Les effets de l'inflation continuent de se propager dans l'économie. L'indice des prix a, certes, ralenti depuis le printemps dernier pour s'établir à 4,9% en fin d'année 2023, contre 5,2% en 2022. En revanche, dans l'énergie (5,7%) ou l'alimentaire (7,2%), les factures ont continué de grimper plus vite que l'indice général des prix. Résultat, l'économie tricolore continue de souffrir. Les moteurs de la demande (consommation des ménages et investissements des entreprises) s'essoufflent sous l'effet du durcissement de la politique monétaire.
Après avoir subi des problématiques d'offre, les entreprises doivent faire face à des carnets de commandes en berne. Et les défaillances ont commencé à rebondir en 2023. Dans ce climat morose, les Français continuent de se serrer la ceinture pour finir les fins de mois. Une vaste enquête menée par la Banque de France et le Credoc auprès de 3.000 ménages vient renforcer ce terrible constat.
« Il y a un un contexte général anxiogène et un sentiment accru de difficultés. 38% des personnes ont dit qu'ils avaient été dans le rouge au cours des douze derniers mois », a déclaré Mark Béguery, directeur des particuliers de la Banque de France lors d'un point presse lundi.
Près de 50% des plus modestes dans le rouge
Sans surprise, les plus modestes sont les plus exposés à l'envolée des prix à la consommation.

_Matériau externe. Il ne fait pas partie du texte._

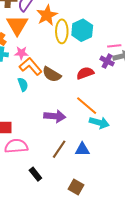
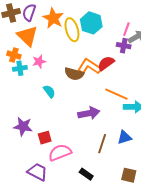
pink line: (114, 46) -> (126, 29), turned -48
orange L-shape: (31, 66) -> (89, 67), moved

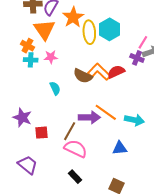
orange line: (116, 94) -> (106, 112), moved
brown line: (102, 144) -> (70, 131), moved
pink semicircle: (60, 153) -> (76, 149), moved, turned 35

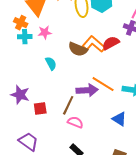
blue triangle: (120, 148) -> (119, 119), turned 42
pink semicircle: (76, 149) -> (75, 122), size x0.7

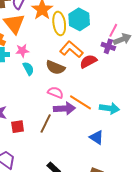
orange L-shape: (94, 44) -> (71, 49), moved
cyan semicircle: (51, 63) -> (28, 69), moved
pink semicircle: (75, 122) -> (55, 92), moved

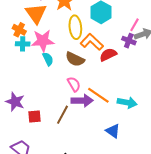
yellow ellipse: (59, 23) -> (75, 27), moved
pink star: (22, 51) -> (43, 41), size x1.6
pink semicircle: (55, 92) -> (74, 84), turned 35

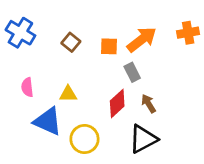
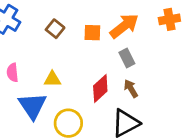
gray rectangle: (132, 72) -> (127, 58), moved
blue triangle: (48, 121) -> (32, 106), turned 32

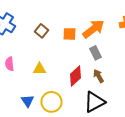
blue triangle: (32, 106) -> (28, 101), moved, size x0.6

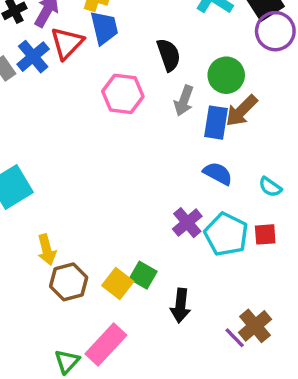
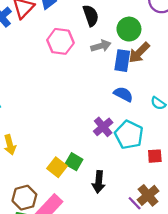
gray arrow: (184, 101) -> (101, 46), turned -126
red square: (265, 234) -> (155, 156), moved
brown hexagon: (69, 282) -> (24, 198), moved

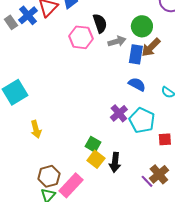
black semicircle: (91, 16) -> (100, 23), moved
yellow square: (57, 167) -> (96, 159), moved

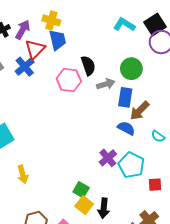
blue cross: (28, 15) -> (25, 67), moved
brown arrow: (151, 47) -> (140, 111), moved

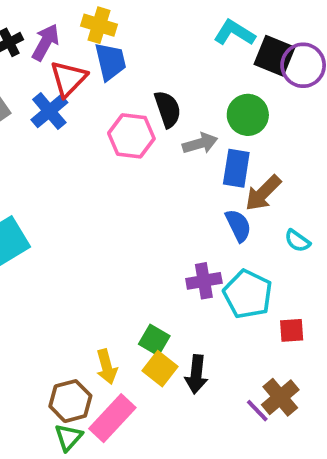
black square: (155, 25) -> (275, 56), moved, turned -35
blue semicircle: (126, 128) -> (238, 226), turned 36
purple cross: (108, 158) -> (204, 281), turned 30
yellow arrow: (23, 174) -> (107, 367), moved

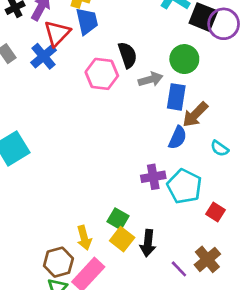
blue semicircle: (238, 226) -> (178, 138), turned 50
red square: (292, 330) -> (215, 212), turned 36
purple line: (257, 411) -> (179, 269), moved

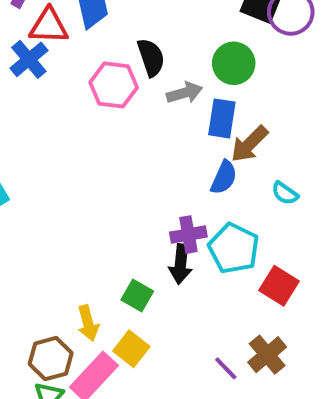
red triangle: (57, 33) -> (49, 26), turned 48
red square: (215, 212) -> (279, 286), size x1.4
yellow square: (122, 239) -> (131, 349), moved
black arrow: (148, 243) -> (181, 264), moved

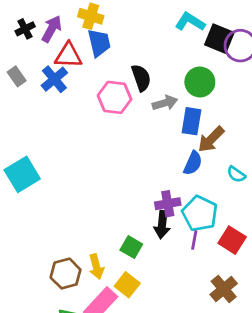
brown hexagon: (51, 359) -> (66, 274), moved
purple line: (226, 368) -> (194, 240), moved, turned 54

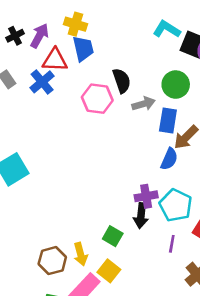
purple line: (194, 240) -> (172, 244), moved

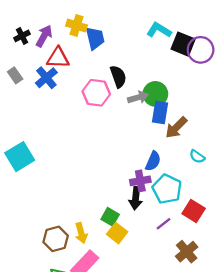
blue trapezoid: (83, 49) -> (95, 38), moved
green circle: (176, 85) -> (155, 94), moved
blue semicircle: (169, 159) -> (153, 161), moved
purple line: (172, 244) -> (163, 224), turned 42
yellow square: (109, 271) -> (117, 233), moved

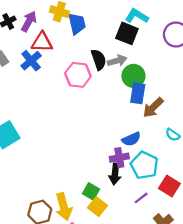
black square: (183, 44) -> (127, 33), moved
gray arrow: (138, 97) -> (117, 61), moved
blue semicircle: (153, 161) -> (131, 139), turned 42
yellow arrow: (81, 233) -> (64, 207), size x1.4

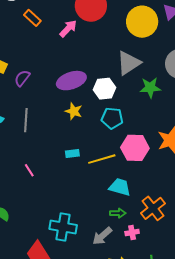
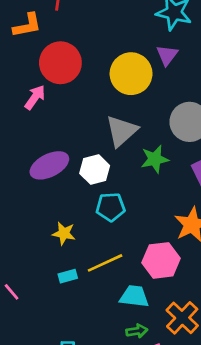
yellow star: (74, 111) -> (64, 233), moved
pink hexagon: (135, 148) -> (161, 260), moved
cyan rectangle: (72, 154) -> (68, 276), moved

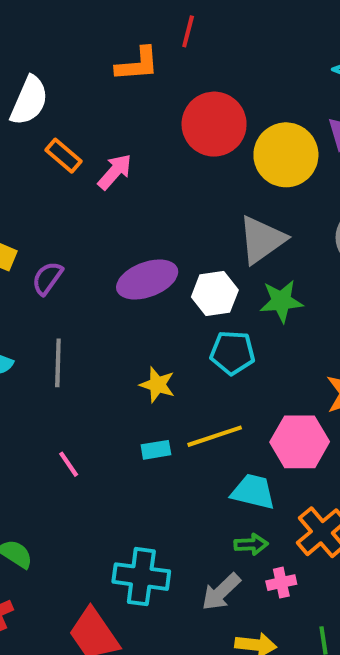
red circle: (60, 63) -> (214, 124), moved
pink arrow: (35, 97) -> (115, 172), moved
green star: (155, 159) -> (281, 301), moved

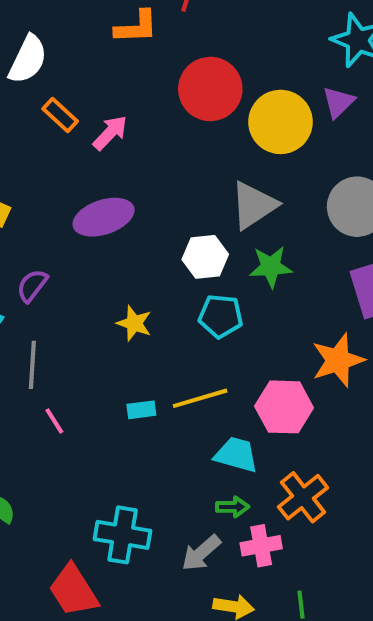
purple semicircle: (47, 278) -> (32, 286), moved
purple ellipse: (147, 279) -> (104, 217), moved
gray line: (58, 363) -> (32, 365), moved
yellow star: (157, 385) -> (134, 323), moved
pink cross: (281, 583) -> (261, 546), size x1.4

Ainsi, « 48% d'entre eux ont déclaré avoir été dans le rouge au cours des douze derniers mois ». Soit 10 points de plus que la moyenne des Français. Pour mener leur enquête, la Banque de France et le Credoc ont pris en compte les trois premiers déciles de la population, c'est-à-dire ceux qui gagnent moins de 1.347 euros. A l'intérieur de cette catégorie, il peut exister de fortes disparités entre ceux qui gagnent peu ou prou le salaire minimum (1.398 euros) et ceux qui vivent en dessous du seuil de pauvreté fixé à 1.158 euros par mois.
Face aux difficultés, les ménages ont adopté plusieurs stratégies. « En premier lieu, tous ont puisé dans leur épargne », rappelle Mark Béguery. Mais les Français dans le bas de la distribution ont accumulé moins d'épargne pendant la pandémie que le haut de la pyramide. Pressés par la poussée de fièvre des prix, « 58% des Français ont repoussé ou renoncé à des dépenses », a indiqué le statisticien. Chez les plus modestes, cette proportion atteint même 71%.
Des privations au sommet chez les plus pauvres
Le prolongement de l'inflation a également entraîné des phénomènes de privation. Dans une série de statistiques dévoilée ce mardi, l'Insee brosse une situation particulièrement préoccupante. A la fin de l'année 2022, le taux de privation matérielle et sociale (*) avait atteint 14%, soit un record en dix ans. Derrière cette moyenne, des écarts particulièrement criants persistent au sein de la population française. Chez le premier quintile, c'est-à-dire les 20% les plus modestes, le taux de privation atteint près de 40%. A l'opposé, il n'est que de 0,6% chez les 20% des ménages les plus aisés.
« Les Français ont fait moins d'arbitrages sur des dépenses contraintes, comme les factures de chauffage ou d'électricité. En revanche, les Français ont davantage acheté des marques de distributeurs pour les courses alimentaires et ont eu davantage recours à de l'aide alimentaire », a résumé Mark Béguery.
Autre signal inquiétant : 20% des ménages ont repoussé ou renoncé à des soins médicaux l'année dernière. Cette proportion atteint même 30% chez les plus modestes, et ce, alors qu'ils sont particulièrement exposés aux maladies.
S'agissant des perspectives pour 2024,« la désinflation en marche est une bonne nouvelle pour les ménages, mais les plus modestes restent exposés, notamment par la remontée du chômage. Ils auront des difficultés à reconstituer leur épargne ». A ce stade, la Banque de France n'a pas constaté de « dérapage » sur les dossiers de surendettement et « n'anticipe pas d'explosion ». Mais elle s'attend tout de même à « une hausse ». La fin de l'hiver pourrait être douloureuse pour certains.
(*) L'indicateur européen de privation matérielle et sociale mesure la part de la population se trouvant dans l'incapacité de couvrir les dépenses liées à au moins cinq éléments de la vie courante sur les 13 considérés comme souhaitables, voire nécessaires, pour avoir un niveau de vie acceptable. Ces dépenses concernent l'achat de vêtement, le chauffage ou encore l'accès à Internet.